---- Dataset records

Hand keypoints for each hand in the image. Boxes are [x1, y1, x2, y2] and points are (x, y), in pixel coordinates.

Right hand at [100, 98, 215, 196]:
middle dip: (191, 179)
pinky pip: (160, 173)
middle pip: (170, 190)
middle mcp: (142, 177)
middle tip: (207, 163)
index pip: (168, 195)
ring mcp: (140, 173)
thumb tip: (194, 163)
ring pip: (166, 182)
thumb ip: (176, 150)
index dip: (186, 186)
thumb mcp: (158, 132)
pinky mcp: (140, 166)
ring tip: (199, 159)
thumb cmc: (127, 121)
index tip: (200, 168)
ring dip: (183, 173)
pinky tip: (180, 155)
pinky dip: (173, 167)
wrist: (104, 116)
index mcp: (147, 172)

--------
---- Dataset records

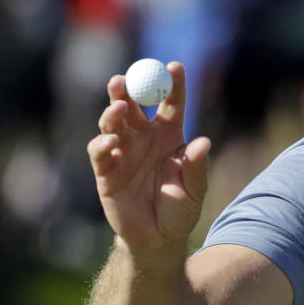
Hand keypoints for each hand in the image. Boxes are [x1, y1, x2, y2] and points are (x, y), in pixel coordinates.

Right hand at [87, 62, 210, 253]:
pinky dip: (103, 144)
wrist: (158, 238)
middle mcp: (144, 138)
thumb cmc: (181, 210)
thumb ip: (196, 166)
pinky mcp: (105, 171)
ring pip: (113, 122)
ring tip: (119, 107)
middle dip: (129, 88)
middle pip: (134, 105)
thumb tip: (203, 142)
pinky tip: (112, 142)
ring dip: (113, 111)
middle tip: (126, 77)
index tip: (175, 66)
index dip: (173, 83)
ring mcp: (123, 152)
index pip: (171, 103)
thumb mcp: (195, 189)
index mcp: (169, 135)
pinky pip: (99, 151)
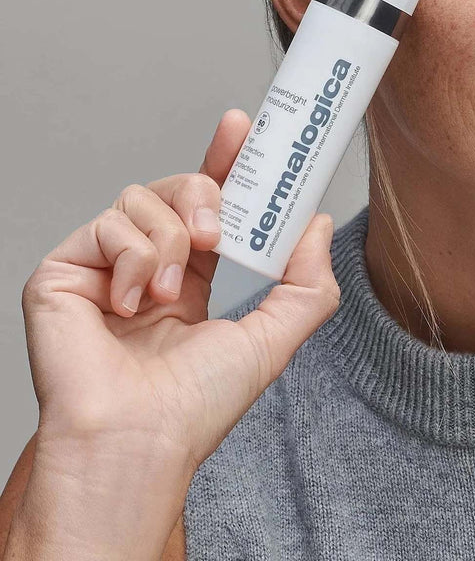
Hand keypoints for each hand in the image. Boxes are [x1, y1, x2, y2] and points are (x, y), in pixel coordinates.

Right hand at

--------
---- Dataset records

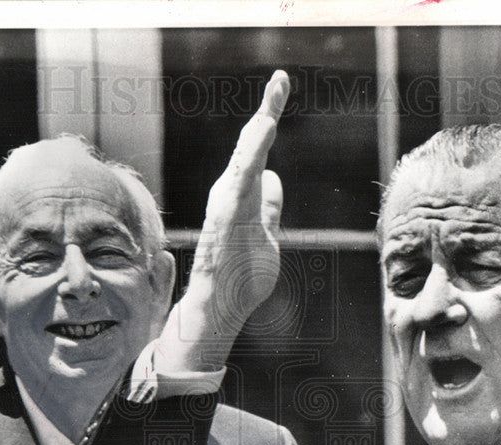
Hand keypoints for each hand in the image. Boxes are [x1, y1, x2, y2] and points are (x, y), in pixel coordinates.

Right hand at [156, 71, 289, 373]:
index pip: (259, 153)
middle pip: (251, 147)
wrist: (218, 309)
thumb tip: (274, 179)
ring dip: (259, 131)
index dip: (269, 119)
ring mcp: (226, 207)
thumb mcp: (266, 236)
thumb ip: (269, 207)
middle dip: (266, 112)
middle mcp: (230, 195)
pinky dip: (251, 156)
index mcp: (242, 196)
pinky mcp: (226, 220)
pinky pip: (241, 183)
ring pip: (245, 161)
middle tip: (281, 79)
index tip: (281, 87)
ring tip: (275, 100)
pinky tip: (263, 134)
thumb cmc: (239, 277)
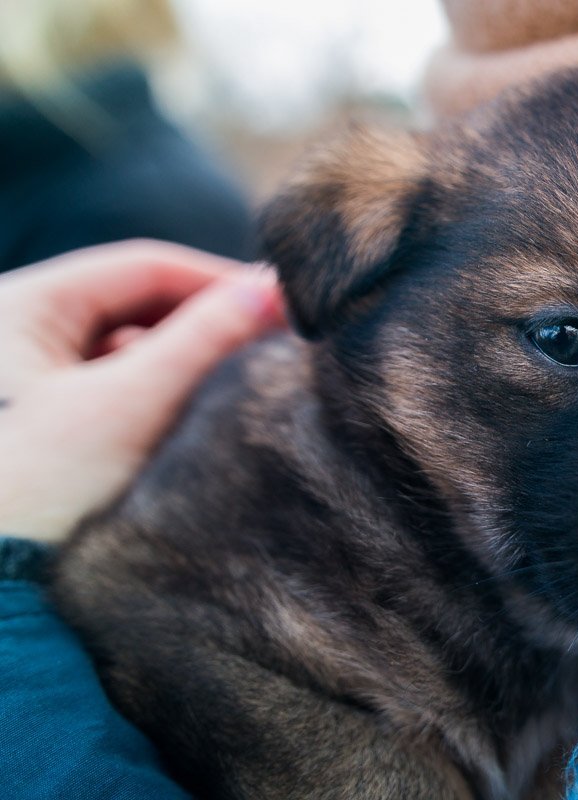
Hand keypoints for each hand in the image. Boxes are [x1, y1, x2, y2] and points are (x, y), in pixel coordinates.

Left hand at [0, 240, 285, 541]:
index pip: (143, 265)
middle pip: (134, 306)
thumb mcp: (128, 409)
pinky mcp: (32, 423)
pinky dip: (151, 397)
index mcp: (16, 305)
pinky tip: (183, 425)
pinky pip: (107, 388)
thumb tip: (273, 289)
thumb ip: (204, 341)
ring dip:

--------

_Instructions for the task:_
Begin with the line above that has "thumb ip: (176, 150)" and continue through the line that has "index mcp: (147, 172)", setting each one down exactly. Stop there.

_Task response:_
thumb ip: (176, 150)
index dip: (186, 186)
thumb mcp: (158, 132)
pinky mcp: (140, 166)
ring tip: (199, 159)
thumb cmc: (127, 121)
index tip: (200, 168)
ring dip: (183, 173)
pinky tip: (180, 155)
pinky dip: (173, 167)
wrist: (104, 116)
index mcp: (147, 172)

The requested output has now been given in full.